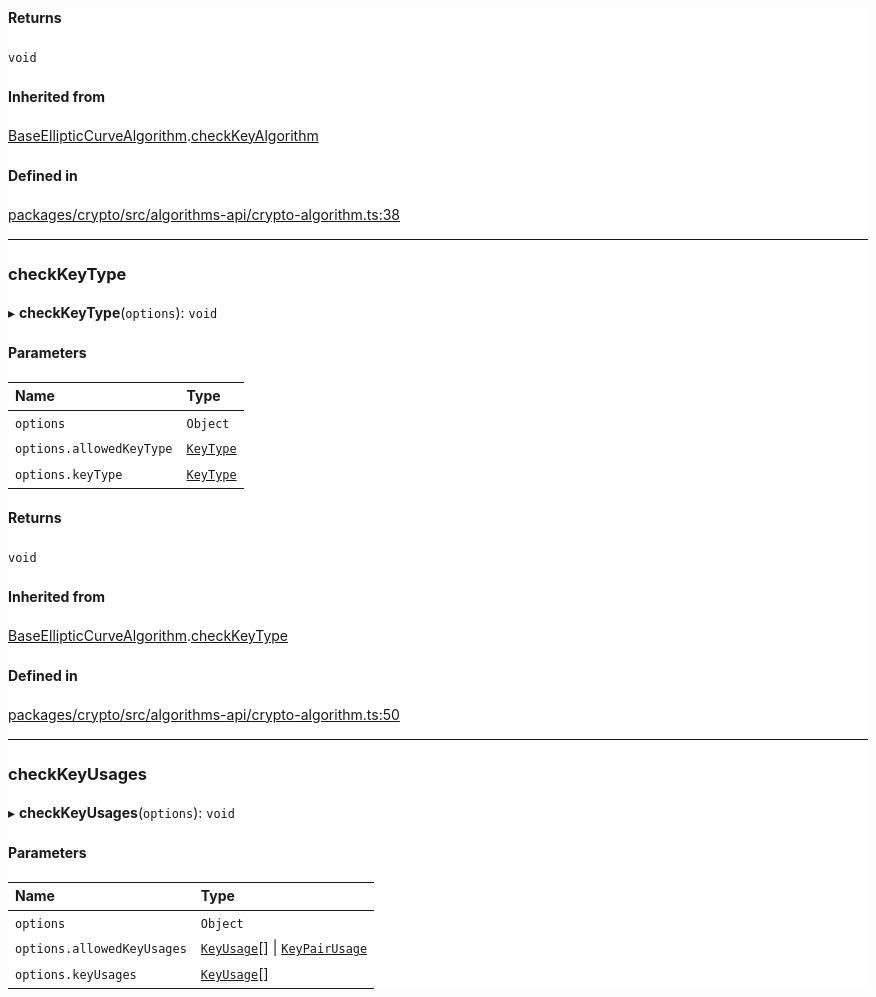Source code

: #### Returns

`void`

#### Inherited from

[BaseEllipticCurveAlgorithm](BaseEllipticCurveAlgorithm.md).[checkKeyAlgorithm](BaseEllipticCurveAlgorithm.md#checkkeyalgorithm)

#### Defined in

[packages/crypto/src/algorithms-api/crypto-algorithm.ts:38](https://github.com/TBD54566975/web5-js/blob/ff920f5/packages/crypto/src/algorithms-api/crypto-algorithm.ts#L38)

___

### checkKeyType

▸ **checkKeyType**(`options`): `void`

#### Parameters

| Name | Type |
| :------ | :------ |
| `options` | `Object` |
| `options.allowedKeyType` | [`KeyType`](../modules/Web5Crypto.md#keytype) |
| `options.keyType` | [`KeyType`](../modules/Web5Crypto.md#keytype) |

#### Returns

`void`

#### Inherited from

[BaseEllipticCurveAlgorithm](BaseEllipticCurveAlgorithm.md).[checkKeyType](BaseEllipticCurveAlgorithm.md#checkkeytype)

#### Defined in

[packages/crypto/src/algorithms-api/crypto-algorithm.ts:50](https://github.com/TBD54566975/web5-js/blob/ff920f5/packages/crypto/src/algorithms-api/crypto-algorithm.ts#L50)

___

### checkKeyUsages

▸ **checkKeyUsages**(`options`): `void`

#### Parameters

| Name | Type |
| :------ | :------ |
| `options` | `Object` |
| `options.allowedKeyUsages` | [`KeyUsage`](../modules/Web5Crypto.md#keyusage)[] \| [`KeyPairUsage`](../interfaces/Web5Crypto.KeyPairUsage.md) |
| `options.keyUsages` | [`KeyUsage`](../modules/Web5Crypto.md#keyusage)[] |

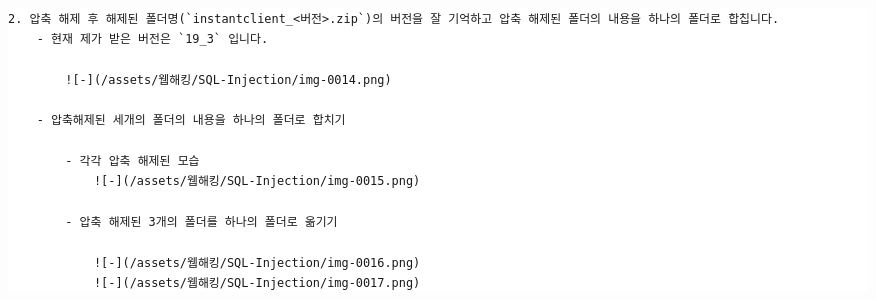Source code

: 
    2. 압축 해제 후 해제된 폴더명(`instantclient_<버전>.zip`)의 버전을 잘 기억하고 압축 해제된 폴더의 내용을 하나의 폴더로 합칩니다.
        - 현재 제가 받은 버전은 `19_3` 입니다.
        
            ![-](/assets/웹해킹/SQL-Injection/img-0014.png)
        
        - 압축해제된 세개의 폴더의 내용을 하나의 폴더로 합치기

            - 각각 압축 해제된 모습
                ![-](/assets/웹해킹/SQL-Injection/img-0015.png)
            
            - 압축 해제된 3개의 폴더를 하나의 폴더로 옮기기
                
                ![-](/assets/웹해킹/SQL-Injection/img-0016.png)
                ![-](/assets/웹해킹/SQL-Injection/img-0017.png)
--- --- ---
▶ [Job item] Lay out the listing above as a Markdown table with the columns "Index" and "Content". Cover only the lines from the one containing "- 압축 해제된 3개의 폴더를 하나의 폴더로 옮기기" through the end of the listing, inclusive, numbering each row and leaving out blank lines.

▶ [Reply]
| Index | Content |
|---|---|
| 1 |             - 압축 해제된 3개의 폴더를 하나의 폴더로 옮기기 |
| 2 |                 ![-](/assets/웹해킹/SQL-Injection/img-0016.png) |
| 3 |                 ![-](/assets/웹해킹/SQL-Injection/img-0017.png) |